▶ **Source data**
----

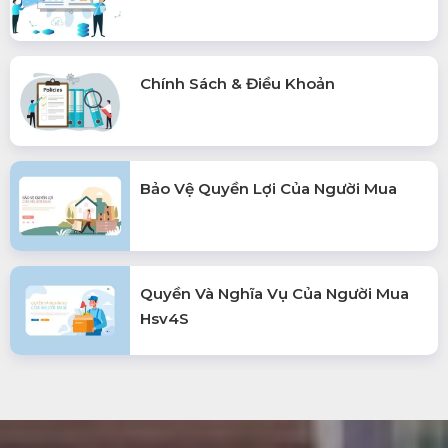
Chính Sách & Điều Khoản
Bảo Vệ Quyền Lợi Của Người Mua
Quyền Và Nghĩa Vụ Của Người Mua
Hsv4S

----

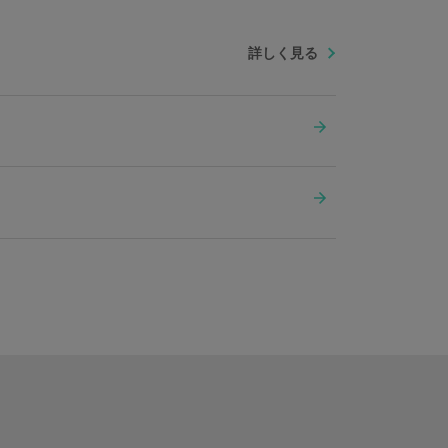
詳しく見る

----

▶ **Exercise directions**
Set aside each line above that includes the string "Người" and report it.

▶ **Response to this exercise**
Bảo Vệ Quyền Lợi Của Người Mua
Quyền Và Nghĩa Vụ Của Người Mua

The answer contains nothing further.